*** Opening Task data ***
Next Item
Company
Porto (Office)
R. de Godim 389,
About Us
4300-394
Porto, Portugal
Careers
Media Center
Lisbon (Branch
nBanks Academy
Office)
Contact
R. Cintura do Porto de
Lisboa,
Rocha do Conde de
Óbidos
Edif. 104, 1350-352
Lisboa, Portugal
*** Closing Task data ***
*** Opening Task data ***
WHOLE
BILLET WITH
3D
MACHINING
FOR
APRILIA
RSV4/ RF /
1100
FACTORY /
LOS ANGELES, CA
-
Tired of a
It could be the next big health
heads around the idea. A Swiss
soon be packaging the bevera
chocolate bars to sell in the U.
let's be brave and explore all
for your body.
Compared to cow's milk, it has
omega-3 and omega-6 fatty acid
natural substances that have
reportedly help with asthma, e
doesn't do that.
*** Closing Task data ***
What you are asked to do
Using the data above, reproduce exactly the lines between those holding "soon be packaging the bevera" and "doesn't do that.", inclusive, and no others.

Answer to this task
soon be packaging the bevera
chocolate bars to sell in the U.
let's be brave and explore all
for your body.
Compared to cow's milk, it has
omega-3 and omega-6 fatty acid
natural substances that have
reportedly help with asthma, e
doesn't do that.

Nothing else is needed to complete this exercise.